Monday, June 19, 2006


A puzzle from recent Iraqi polling data:

A substantial portion of Iraqis support attacks on US led-forces, but not attacks on Iraqi government security forces or Iraqi civilians. Ethnic groups vary sharply on these questions.

Overall, 47% say they approve of “attacks on US-led forces” (23% strongly). There are huge differences between ethnic groups. An extraordinary 88% of Sunnis approve, with 77% approving strongly. Forty-one percent of Shia approve as well, but just 9% strongly. Even 16% of Kurds approve (8% strongly).

Naturally the question arises why it is that only 35% want US troops to withdraw within six months while 47% approve of attacks on US-led forces. Interestingly, 41% of those who support attacks do not favor a near-term withdrawal. One possible explanation is that the attacks are not prompted by a desire to bring about an immediate withdrawal, but to put pressure on the US so that it will eventually leave. Indeed, among those who approve of such attacks, 90% believe that the US plans to have bases in Iraq permanently and 87% assume that the US would refuse to leave even if asked to by the new Iraqi government.

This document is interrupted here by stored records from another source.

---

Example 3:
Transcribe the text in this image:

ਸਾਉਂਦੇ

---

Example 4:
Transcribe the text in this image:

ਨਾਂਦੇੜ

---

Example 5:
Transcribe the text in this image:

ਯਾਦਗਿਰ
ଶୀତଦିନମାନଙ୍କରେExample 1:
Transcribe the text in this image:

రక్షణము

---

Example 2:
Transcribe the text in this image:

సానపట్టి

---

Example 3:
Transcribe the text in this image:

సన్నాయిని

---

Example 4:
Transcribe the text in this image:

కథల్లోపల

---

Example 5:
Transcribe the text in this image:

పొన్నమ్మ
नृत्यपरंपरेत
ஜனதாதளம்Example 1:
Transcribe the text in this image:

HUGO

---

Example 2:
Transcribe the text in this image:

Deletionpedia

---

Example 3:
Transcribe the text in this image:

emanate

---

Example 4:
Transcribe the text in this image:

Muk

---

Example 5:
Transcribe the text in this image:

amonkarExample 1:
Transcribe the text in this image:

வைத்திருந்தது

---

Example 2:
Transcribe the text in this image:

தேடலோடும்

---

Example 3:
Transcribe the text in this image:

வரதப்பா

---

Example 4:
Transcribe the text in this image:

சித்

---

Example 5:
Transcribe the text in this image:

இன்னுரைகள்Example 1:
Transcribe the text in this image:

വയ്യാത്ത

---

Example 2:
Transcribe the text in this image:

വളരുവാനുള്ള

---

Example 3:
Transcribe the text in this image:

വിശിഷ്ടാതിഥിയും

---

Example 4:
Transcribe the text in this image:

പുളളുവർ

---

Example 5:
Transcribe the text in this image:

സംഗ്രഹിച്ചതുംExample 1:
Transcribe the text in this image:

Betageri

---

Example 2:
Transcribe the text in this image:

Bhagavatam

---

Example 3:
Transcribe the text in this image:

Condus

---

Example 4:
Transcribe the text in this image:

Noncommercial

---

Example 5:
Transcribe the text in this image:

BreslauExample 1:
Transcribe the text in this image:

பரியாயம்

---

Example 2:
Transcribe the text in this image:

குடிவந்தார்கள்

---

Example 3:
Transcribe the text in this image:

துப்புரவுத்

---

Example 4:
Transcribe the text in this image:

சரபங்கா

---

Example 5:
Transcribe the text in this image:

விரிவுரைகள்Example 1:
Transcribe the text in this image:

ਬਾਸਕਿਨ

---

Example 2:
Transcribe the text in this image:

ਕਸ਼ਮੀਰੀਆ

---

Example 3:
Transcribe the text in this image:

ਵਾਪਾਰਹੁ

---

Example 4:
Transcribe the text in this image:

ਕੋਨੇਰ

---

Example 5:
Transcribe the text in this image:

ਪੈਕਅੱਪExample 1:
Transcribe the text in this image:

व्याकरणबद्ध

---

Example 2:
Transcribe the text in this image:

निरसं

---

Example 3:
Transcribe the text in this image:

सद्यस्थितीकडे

I would suggest another reason that (some) Iraqis may support attacks on US troops: they want the insurgents to kill, and (better yet) be killed by, Americans, instead of killing Iraqis. Some Americans may be offended by this "better them than us" logic. But recall that some Americans once argued for Iraq as a "flypaper strategy": the Iraq War sucked terrorists in there, to be killed, so that they wouldn't attack us at home. Whether or not this was ever part of US strategy, that probably is what has happened, and may be part of the explanation for why there have been no terrorist attacks on the US since then.

If you think about it from the point of view of a people who has borne the brunt of so much violence and tyranny, how could Iraqis not prefer that insurgents kill Americans rather than killing Iraqis? Those lucky Americans have never been conquered, never suffered under a totalitarian regime! Surely if we can redistribute the pain from long-suffering Iraqis to born-under-a-lucky-star Americans, that's fair, isn't it? As an American, of course, this argument makes me uncomfortable, but if I were an Iraqi it would be hard to resist.

So would I "support attacks on American forces," if I were an Iraqi? Depends on how I interpreted the question, but maybe so.